(Wei) Der katholische Journalist und Schriftsteller Rudolf Kalmar war einer jener Männer, die als politische "Schutzhäftlinge" nach dem "Anschluss" Österreichs an Hitler-Deutschland verhaftet und in das KZ Dachau deportiert wurden. Neunzig Monate nach seiner Festnahme kehrte er im Herbst 1945 in seine vom Kriegsgeschehen verheerte Heimatstadt Wien zurück. Im Jahr darauf erschien sein eindrucksvoller Erlebnisbericht über das Inferno, das er in einer der Todesmühlen des verbrecherischen NS-Regimes durchlitten hatte. Das Buch, das seinerzeit internationales Aufsehen erregte, wurde dankenswerterweise, mit einem Kommentar und Anmerkungen zu seiner Rezeptionsgeschichte versehen, der Öffentlichkeit wieder zugänglich gemacht.
Kalmars "Zeit ohne Gnade" nimmt in der österreichischen Lagerliteratur ob seiner vom Autor mit Erfolg erstrebten stilistischen und literarischen Qualität eine besondere Stellung ein. Das Grauen des KZ-Alltags, die außermenschlichen Bestialitäten, die teuflischen Foltermethoden, die die SS-Schlächter, Scheusale in Menschengestalt, an den Häftlingen verübten, mit dem Anspruch auf schriftstellerische Wertschätzung darzustellen, scheint unlösbar und widersinnig zu sein. Kalmar gelingt dieses Kunststück jedoch mit sprachlicher Meisterschaft, einprägsamen Bildern und eindringlicher, scharfsichtiger Unmittelbarkeit.
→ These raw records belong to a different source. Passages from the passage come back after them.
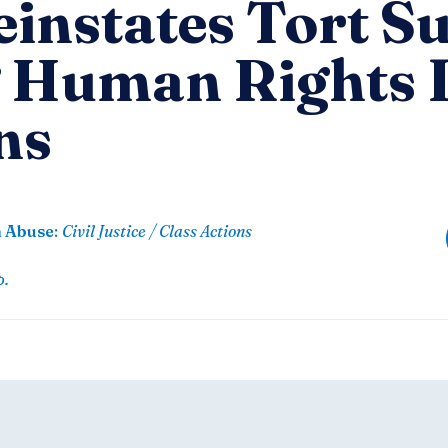
instates Tort Su
g Human Rights
ns
n Abuse
:
Civil Justice / Class Actions
p.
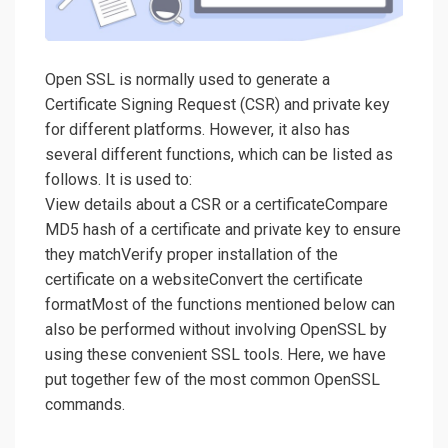
Open SSL is normally used to generate a
Certificate Signing Request (CSR) and private key
for different platforms. However, it also has
several different functions, which can be listed as
follows. It is used to:
View details about a CSR or a certificateCompare
MD5 hash of a certificate and private key to ensure
they matchVerify proper installation of the
certificate on a websiteConvert the certificate
formatMost of the functions mentioned below can
also be performed without involving OpenSSL by
using these convenient SSL tools. Here, we have
put together few of the most common OpenSSL
commands.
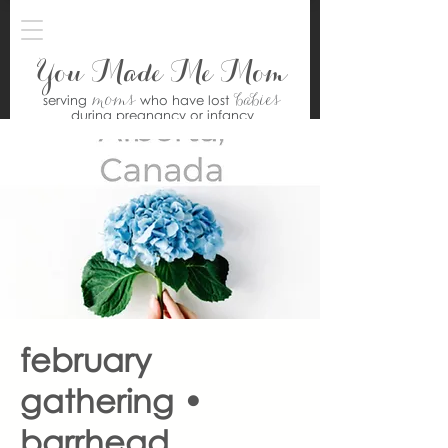
You Made Me Mom
moms
babies
serving
who have lost
during pregnancy or infancy
february
gathering •
barrhead,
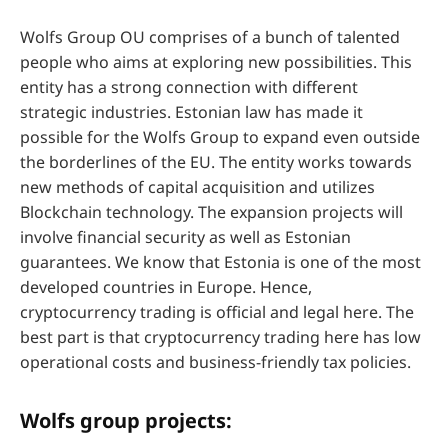
Wolfs Group OU comprises of a bunch of talented
people who aims at exploring new possibilities. This
entity has a strong connection with different
strategic industries. Estonian law has made it
possible for the Wolfs Group to expand even outside
the borderlines of the EU. The entity works towards
new methods of capital acquisition and utilizes
Blockchain technology. The expansion projects will
involve financial security as well as Estonian
guarantees. We know that Estonia is one of the most
developed countries in Europe. Hence,
cryptocurrency trading is official and legal here. The
best part is that cryptocurrency trading here has low
operational costs and business-friendly tax policies.
Wolfs group projects:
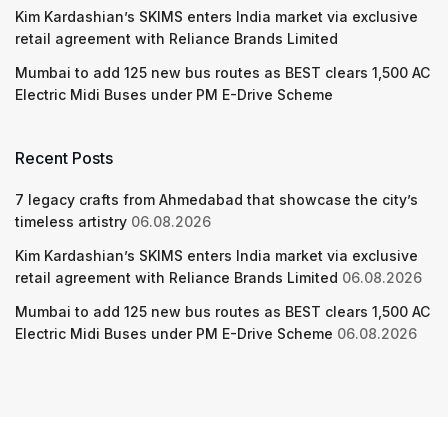
Kim Kardashian’s SKIMS enters India market via exclusive
retail agreement with Reliance Brands Limited
Mumbai to add 125 new bus routes as BEST clears 1,500 AC
Electric Midi Buses under PM E-Drive Scheme
Recent Posts
7 legacy crafts from Ahmedabad that showcase the city’s
timeless artistry
06.08.2026
Kim Kardashian’s SKIMS enters India market via exclusive
retail agreement with Reliance Brands Limited
06.08.2026
Mumbai to add 125 new bus routes as BEST clears 1,500 AC
Electric Midi Buses under PM E-Drive Scheme
06.08.2026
Dass er am Ende des Buches Mitleid mit SS-Leuten bekundete, die in der zerbombten Stadt Ziegelschutt wegschaufelten, hat ihm von einigen seiner Leidensgefährten Kritik eingetragen. Satanischer Unmenschlichkeit dürfe man nicht mit Humanität, selbst nicht mit christlicher Gnade begegnen. Viktor Matejka, der legendäre kommunistische Wiener Stadtrat für Kultur und Volksbildung, warf Kalmar in einem Schreiben sogar vor, "nichts dazugelernt" zu haben.
Rudolf Kalmar: Zeit ohne Gnade. Metroverlag, 272 Seiten, 16,90 Euro.